| WHAT THIS TASK INVOLVES |
Copy every line of the listing below word for word, leaving out the pictures.

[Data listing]

^^^^

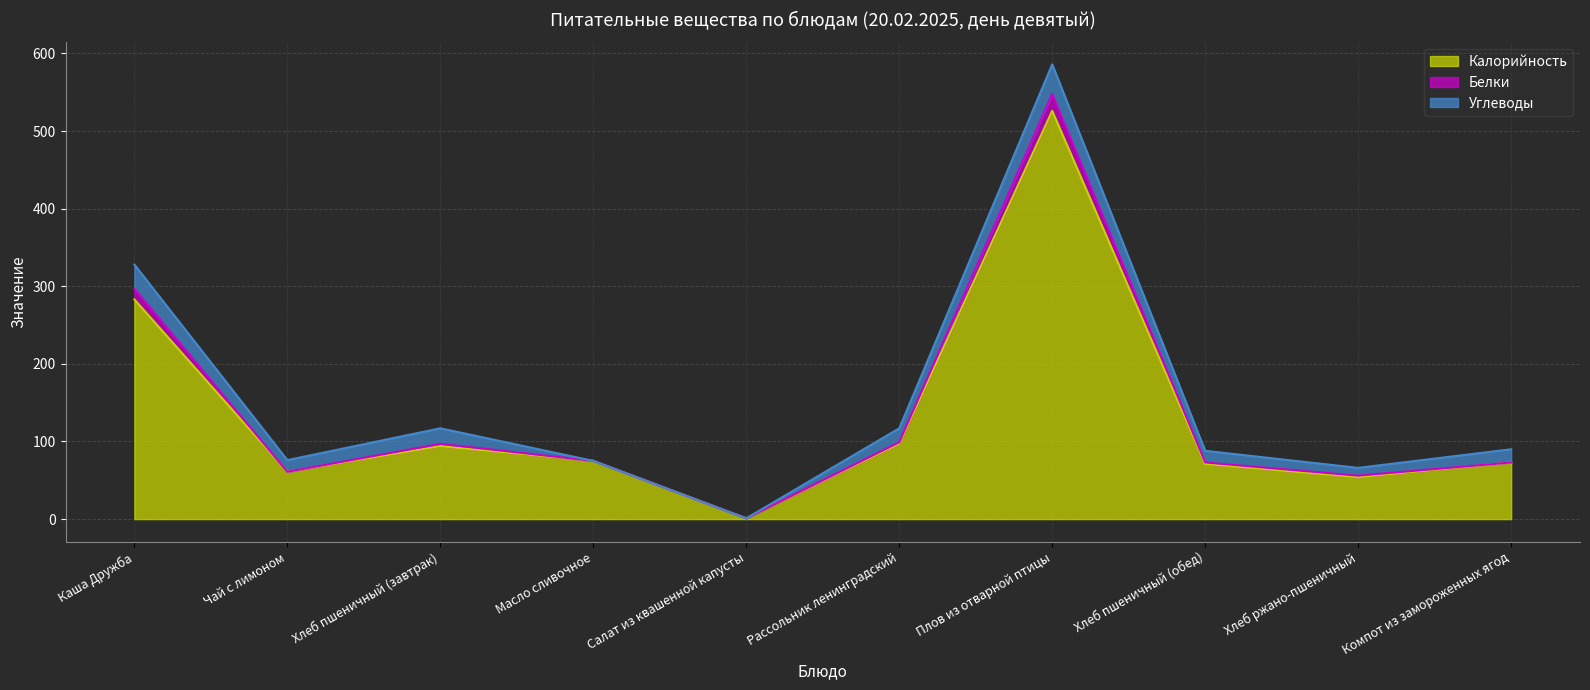

The value of Калорийность at Чай с лимоном is 61. True or false?

True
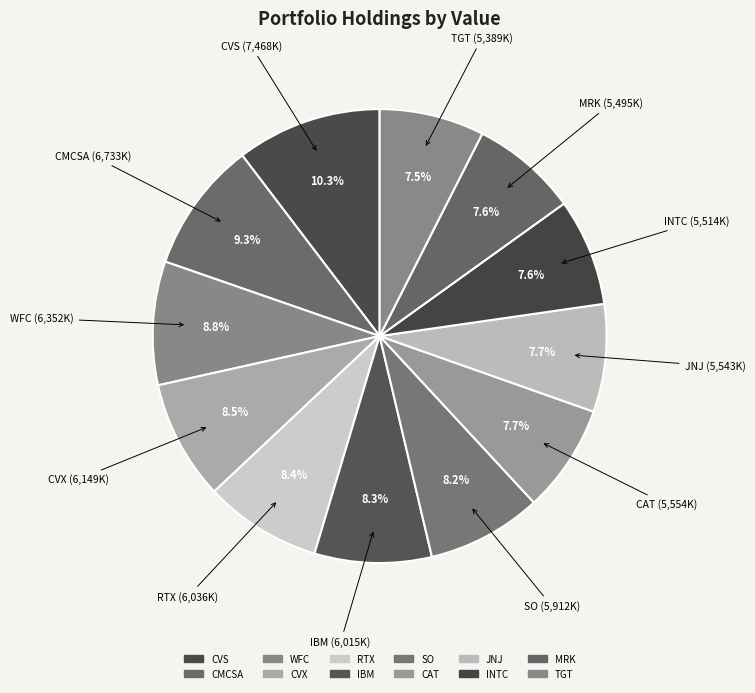

What is the change in value from CMCSA to MRK?

-1238000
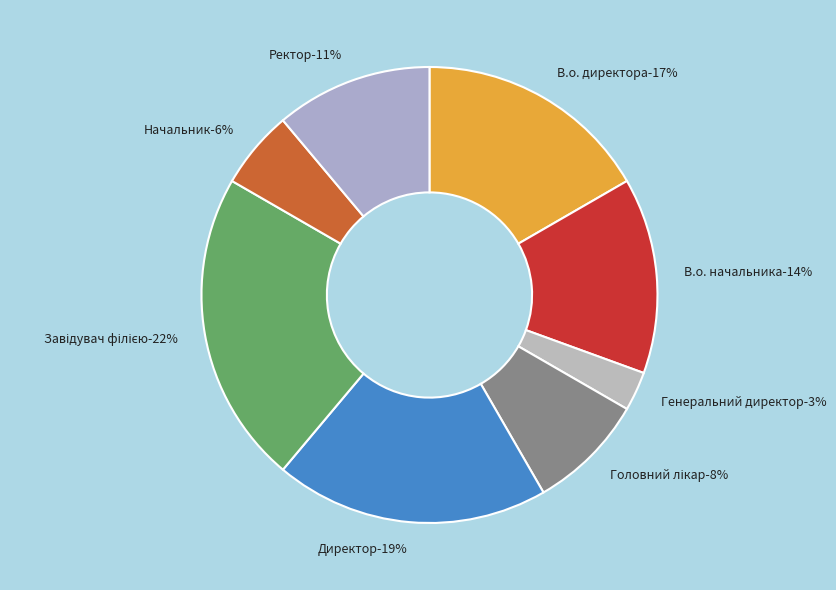

Count the number of slices in the pie.

8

^^^^

| ANSWER BOX |
The value of Калорийность at Чай с лимоном is 61. True or false?

True

What is the change in value from CMCSA to MRK?

-1238000

Count the number of slices in the pie.

8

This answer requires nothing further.